*** Opening Records ***

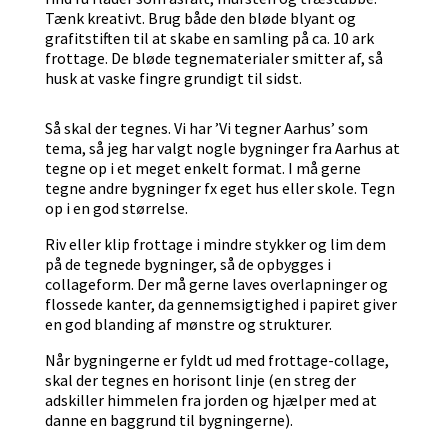
Tænk kreativt. Brug både den bløde blyant og
grafitstiften til at skabe en samling på ca. 10 ark
frottage. De bløde tegnematerialer smitter af, så
husk at vaske fingre grundigt til sidst.
Så skal der tegnes. Vi har ’Vi tegner Aarhus’ som
tema, så jeg har valgt nogle bygninger fra Aarhus at
tegne op i et meget enkelt format. I må gerne
tegne andre bygninger fx eget hus eller skole. Tegn
op i en god størrelse.
Riv eller klip frottage i mindre stykker og lim dem
på de tegnede bygninger, så de opbygges i
collageform. Der må gerne laves overlapninger og
flossede kanter, da gennemsigtighed i papiret giver
en god blanding af mønstre og strukturer.
Når bygningerne er fyldt ud med frottage-collage,
skal der tegnes en horisont linje (en streg der
adskiller himmelen fra jorden og hjælper med at
danne en baggrund til bygningerne).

*** Closing Records ***

**Required work**
Copy, without any change, the lines from the one that contains "flossede kanter, da" to the final line of the entries above.

**Solved exercise**
flossede kanter, da gennemsigtighed i papiret giver
en god blanding af mønstre og strukturer.
Når bygningerne er fyldt ud med frottage-collage,
skal der tegnes en horisont linje (en streg der
adskiller himmelen fra jorden og hjælper med at
danne en baggrund til bygningerne).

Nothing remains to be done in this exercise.